Stored dataset items:
━━━━━━━━━━━━━━━━
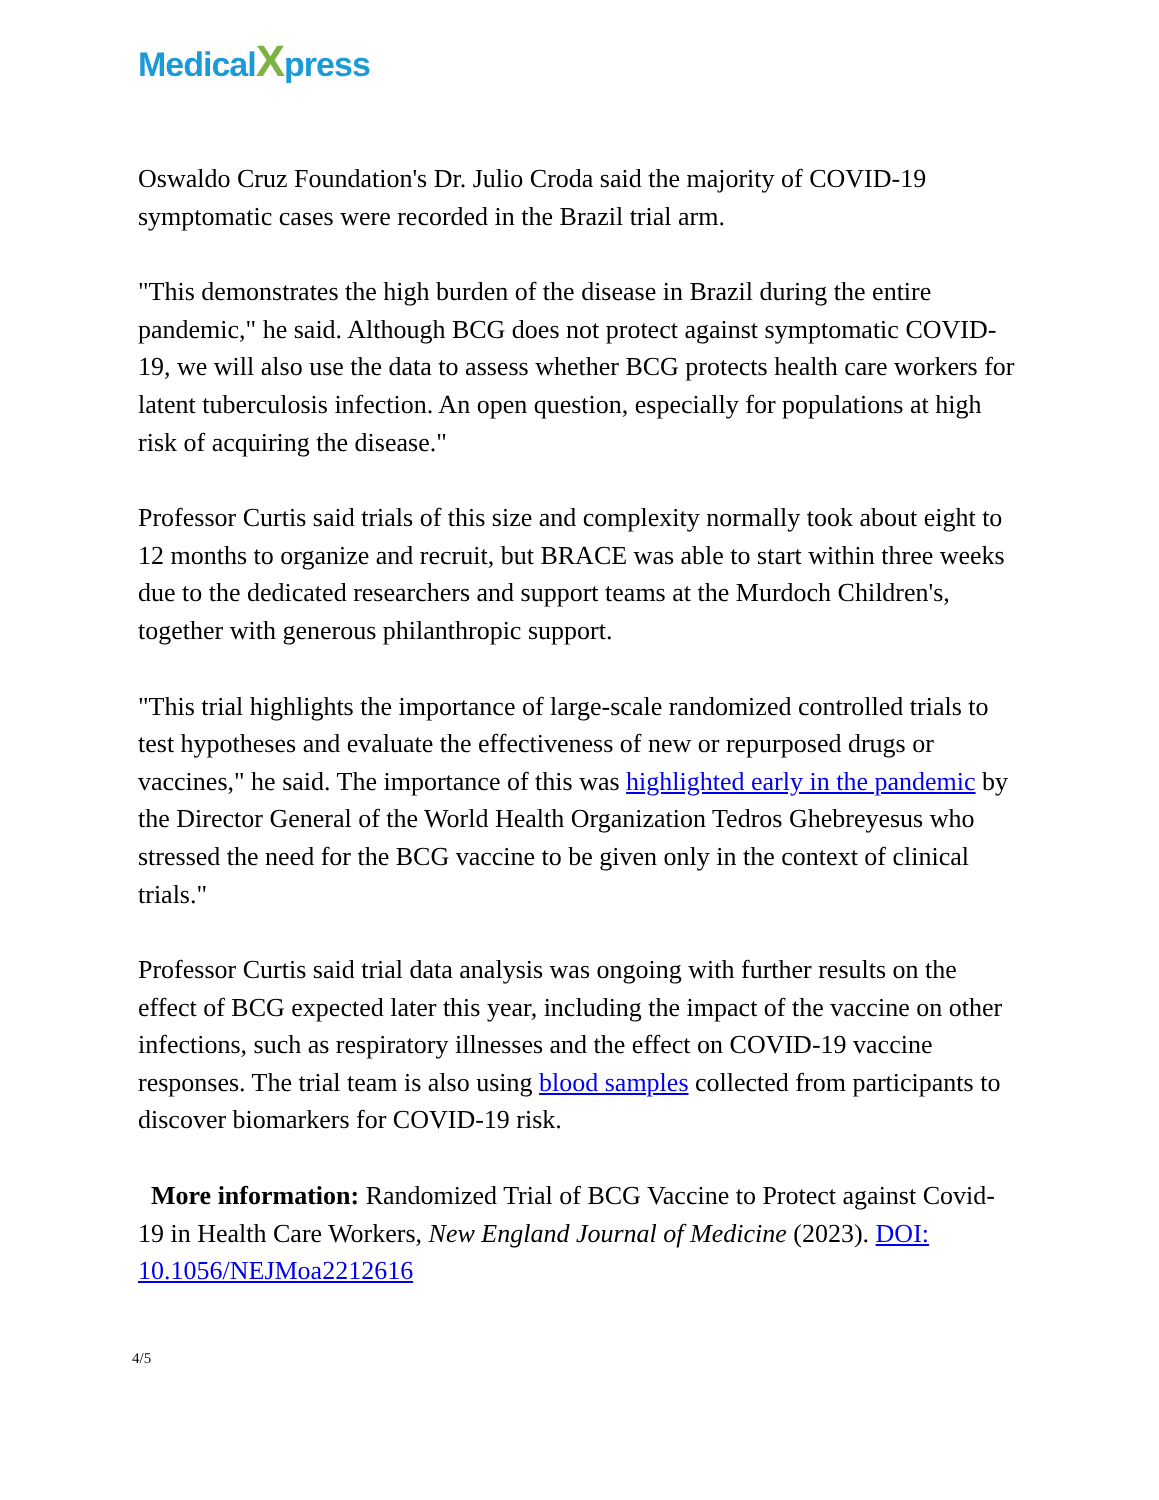Medical Xpress
Oswaldo Cruz Foundation's Dr. Julio Croda said the majority of COVID-19 symptomatic cases were recorded in the Brazil trial arm.
"This demonstrates the high burden of the disease in Brazil during the entire pandemic," he said. Although BCG does not protect against symptomatic COVID-19, we will also use the data to assess whether BCG protects health care workers for latent tuberculosis infection. An open question, especially for populations at high risk of acquiring the disease."
Professor Curtis said trials of this size and complexity normally took about eight to 12 months to organize and recruit, but BRACE was able to start within three weeks due to the dedicated researchers and support teams at the Murdoch Children's, together with generous philanthropic support.
"This trial highlights the importance of large-scale randomized controlled trials to test hypotheses and evaluate the effectiveness of new or repurposed drugs or vaccines," he said. The importance of this was highlighted early in the pandemic by the Director General of the World Health Organization Tedros Ghebreyesus who stressed the need for the BCG vaccine to be given only in the context of clinical trials."
Professor Curtis said trial data analysis was ongoing with further results on the effect of BCG expected later this year, including the impact of the vaccine on other infections, such as respiratory illnesses and the effect on COVID-19 vaccine responses. The trial team is also using blood samples collected from participants to discover biomarkers for COVID-19 risk.
More information: Randomized Trial of BCG Vaccine to Protect against Covid-19 in Health Care Workers, New England Journal of Medicine (2023). DOI: 10.1056/NEJMoa2212616
4/5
━━━━━━━━━━━━━━━━
=== TASK TO CARRY OUT ===
Each line from the first line of the entries through the line containing "Professor Curtis said trials" should be duplicated word for word, and nothing more; the pictures stay out.

=== RESULT BELOW ===
Medical Xpress
Oswaldo Cruz Foundation's Dr. Julio Croda said the majority of COVID-19 symptomatic cases were recorded in the Brazil trial arm.
"This demonstrates the high burden of the disease in Brazil during the entire pandemic," he said. Although BCG does not protect against symptomatic COVID-19, we will also use the data to assess whether BCG protects health care workers for latent tuberculosis infection. An open question, especially for populations at high risk of acquiring the disease."
Professor Curtis said trials of this size and complexity normally took about eight to 12 months to organize and recruit, but BRACE was able to start within three weeks due to the dedicated researchers and support teams at the Murdoch Children's, together with generous philanthropic support.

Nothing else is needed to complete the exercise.